* Start RECORDS FOR THIS TASK *

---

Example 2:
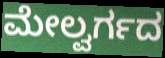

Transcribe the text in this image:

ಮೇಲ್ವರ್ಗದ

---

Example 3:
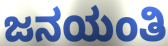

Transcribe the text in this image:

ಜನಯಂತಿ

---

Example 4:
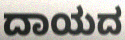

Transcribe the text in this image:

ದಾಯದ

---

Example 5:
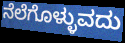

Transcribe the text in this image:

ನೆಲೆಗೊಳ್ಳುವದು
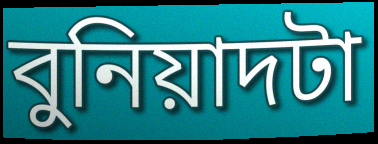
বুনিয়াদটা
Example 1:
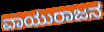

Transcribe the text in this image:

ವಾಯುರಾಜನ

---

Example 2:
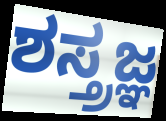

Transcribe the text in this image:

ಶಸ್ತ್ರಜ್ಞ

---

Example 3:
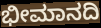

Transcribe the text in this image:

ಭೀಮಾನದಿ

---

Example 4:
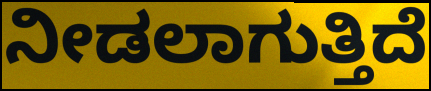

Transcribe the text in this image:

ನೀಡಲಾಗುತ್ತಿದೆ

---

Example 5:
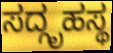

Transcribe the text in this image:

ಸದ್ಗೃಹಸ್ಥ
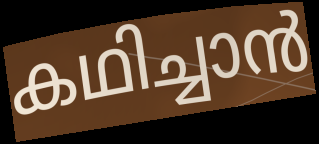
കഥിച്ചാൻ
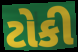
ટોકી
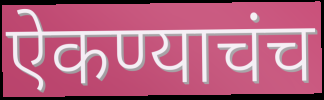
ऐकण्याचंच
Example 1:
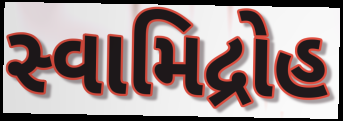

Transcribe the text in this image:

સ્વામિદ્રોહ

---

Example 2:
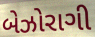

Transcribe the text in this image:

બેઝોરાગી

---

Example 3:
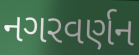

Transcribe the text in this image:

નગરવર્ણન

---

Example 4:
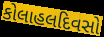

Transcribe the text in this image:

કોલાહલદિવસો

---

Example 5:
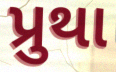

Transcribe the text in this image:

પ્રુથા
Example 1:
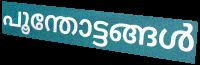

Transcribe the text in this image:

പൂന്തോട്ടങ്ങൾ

* End RECORDS FOR THIS TASK *

### YOUR GOAL
Replace every "image" with "photo" throughout the records above, leaving the rest unchanged. Leave the pictures out of your answer.

### EXERCISE ANSWER
---

Example 2:

Transcribe the text in this photo:

ಮೇಲ್ವರ್ಗದ

---

Example 3:

Transcribe the text in this photo:

ಜನಯಂತಿ

---

Example 4:

Transcribe the text in this photo:

ದಾಯದ

---

Example 5:

Transcribe the text in this photo:

ನೆಲೆಗೊಳ್ಳುವದು
বুনিয়াদটা
Example 1:

Transcribe the text in this photo:

ವಾಯುರಾಜನ

---

Example 2:

Transcribe the text in this photo:

ಶಸ್ತ್ರಜ್ಞ

---

Example 3:

Transcribe the text in this photo:

ಭೀಮಾನದಿ

---

Example 4:

Transcribe the text in this photo:

ನೀಡಲಾಗುತ್ತಿದೆ

---

Example 5:

Transcribe the text in this photo:

ಸದ್ಗೃಹಸ್ಥ
കഥിച്ചാൻ
ટોકી
ऐकण्याचंच
Example 1:

Transcribe the text in this photo:

સ્વામિદ્રોહ

---

Example 2:

Transcribe the text in this photo:

બેઝોરાગી

---

Example 3:

Transcribe the text in this photo:

નગરવર્ણન

---

Example 4:

Transcribe the text in this photo:

કોલાહલદિવસો

---

Example 5:

Transcribe the text in this photo:

પ્રુથા
Example 1:

Transcribe the text in this photo:

പൂന്തോട്ടങ്ങൾ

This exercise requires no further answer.